# industry yard and track planning



## NorthwestGarrattGuy (Oct 18, 2021)

i want have a brewery on my layout but we need a dogbone too how does one design a compact yard for a piko brewery
Note my layout is not yet built


----------



## Exador (Jan 24, 2020)

Too me, a brewery would be using a spur rather than a yard. Could be back in or thru traffic. The Piko brewery doesn't have doors or a dock in the back, the logical place to run the spur. Of course these could be added. Looking at the kit, I might make some casting molds from the walls. Could come in handy later. Very nice detail.


----------



## NorthwestGarrattGuy (Oct 18, 2021)

Exador said:


> Too me, a brewery would be using a spur rather than a yard. Could be back in or thru traffic. The Piko brewery doesn't have doors or a dock in the back, the logical place to run the spur. Of course these could be added. Looking at the kit, I might make some casting molds from the walls. Could come in handy later. Very nice detail.


ok that makes sense i just need to know if i can fit some tracks for switching inside or around the big reversing loop


----------



## Greg Elmassian (Jan 3, 2008)

All depends on the size of the brewery, but even Coors in Colorado does not have more than a few tracks.

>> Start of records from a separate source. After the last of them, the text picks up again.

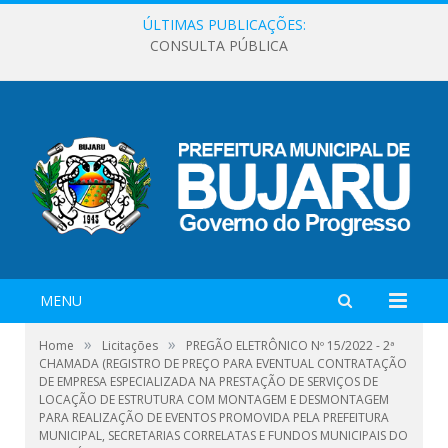
ÚLTIMAS PUBLICAÇÕES:
CONSULTA PÚBLICA
MENU
»
»
Home
Licitações
PREGÃO ELETRÔNICO Nº 15/2022 - 2ª
CHAMADA (REGISTRO DE PREÇO PARA EVENTUAL CONTRATAÇÃO
DE EMPRESA ESPECIALIZADA NA PRESTAÇÃO DE SERVIÇOS DE
LOCAÇÃO DE ESTRUTURA COM MONTAGEM E DESMONTAGEM
PARA REALIZAÇÃO DE EVENTOS PROMOVIDA PELA PREFEITURA
MUNICIPAL, SECRETARIAS CORRELATAS E FUNDOS MUNICIPAIS DO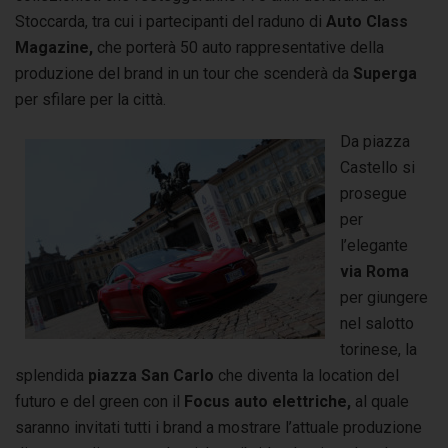
Stoccarda, tra cui i partecipanti del raduno di
Auto Class
Magazine,
che porterà 50 auto rappresentative della
produzione del brand in un tour che scenderà da
Superga
per sfilare per la città.
Da piazza
Castello si
prosegue
per
l’elegante
via Roma
per giungere
nel salotto
torinese, la
splendida
piazza San Carlo
che diventa la location del
futuro e del green con il
Focus auto elettriche,
al quale
saranno invitati tutti i brand a mostrare l’attuale produzione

Why not get on Google maps, and look at the tracks around some breweries? Looks like 2 tracks would work, track to hold incoming empties, and track to hold cars are they are filled and getting ready to be taken away.









Google Maps


Find local businesses, view maps and get driving directions in Google Maps.




goo.gl





The brewery is the big white building.

Greg


----------



## NorthwestGarrattGuy (Oct 18, 2021)

Greg Elmassian said:


> All depends on the size of the brewery, but even Coors in Colorado does not have more than a few tracks.
> 
> Why not get on Google maps, and look at the tracks around some breweries? Looks like 2 tracks would work, track to hold incoming empties, and track to hold cars are they are filled and getting ready to be taken away.
> 
> ...


ok i was thinking 2 or 3 tracks but the real issue is that i have very limited space for building industries since our yard is is on the edge of a small hill and a lot levaling would have to be done i think i can something done though


----------



## Greg Elmassian (Jan 3, 2008)

if you see the buildings from only one side, they can be shallow, like a facade.


----------



## NorthwestGarrattGuy (Oct 18, 2021)

Greg Elmassian said:


> if you see the buildings from only one side, they can be shallow, like a facade.

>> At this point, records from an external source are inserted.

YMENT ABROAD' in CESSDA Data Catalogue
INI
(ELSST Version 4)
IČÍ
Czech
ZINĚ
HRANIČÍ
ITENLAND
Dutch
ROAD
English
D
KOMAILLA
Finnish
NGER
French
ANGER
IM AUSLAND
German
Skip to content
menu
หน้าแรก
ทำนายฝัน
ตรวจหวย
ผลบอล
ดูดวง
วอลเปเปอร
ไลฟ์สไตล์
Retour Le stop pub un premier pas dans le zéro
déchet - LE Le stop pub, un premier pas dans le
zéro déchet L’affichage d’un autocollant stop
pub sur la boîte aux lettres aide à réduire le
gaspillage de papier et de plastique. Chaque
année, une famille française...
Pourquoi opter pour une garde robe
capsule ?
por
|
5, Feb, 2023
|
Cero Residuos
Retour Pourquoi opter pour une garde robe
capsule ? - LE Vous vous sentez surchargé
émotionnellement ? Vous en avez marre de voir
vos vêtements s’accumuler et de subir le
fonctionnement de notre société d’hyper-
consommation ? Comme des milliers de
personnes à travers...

well that would work except the garden railroad would be visable from both sides


----------



## Greg Elmassian (Jan 3, 2008)

That's why I started with "if"... so maybe making structures that straddle the tracks, and don't take so much "ground space"?


----------



## NorthwestGarrattGuy (Oct 18, 2021)

Greg Elmassian said:


> That's why I started with "if"... so maybe making structures that straddle the tracks, and don't take so much "ground space"?

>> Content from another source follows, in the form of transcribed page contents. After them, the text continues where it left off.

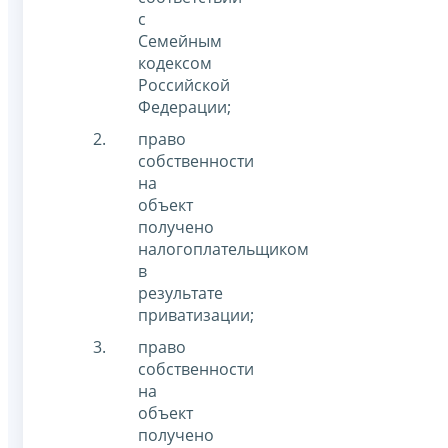
с
Семейным
кодексом
Российской
Федерации;
право
собственности
на
объект
получено
налогоплательщиком
в
результате
приватизации;
право
собственности
на
объект
получено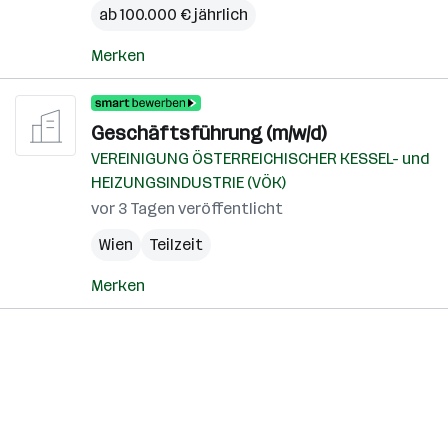
ab 100.000 € jährlich
Merken
Geschäftsführung (m/w/d)
VEREINIGUNG ÖSTERREICHISCHER KESSEL- und
HEIZUNGSINDUSTRIE (VÖK)
vor 3 Tagen veröffentlicht
Wien
Teilzeit
Merken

Ok and i can level some space just not sure if the whole brewery can fit anyway i haven't been able to get exact measurements because of some snow


----------



## NorthwestGarrattGuy (Oct 18, 2021)

Greg Elmassian said:


> That's why I started with "if"... so maybe making structures that straddle the tracks, and don't take so much "ground space"?


change of plans i can't make that part of the layout until june or july not april


----------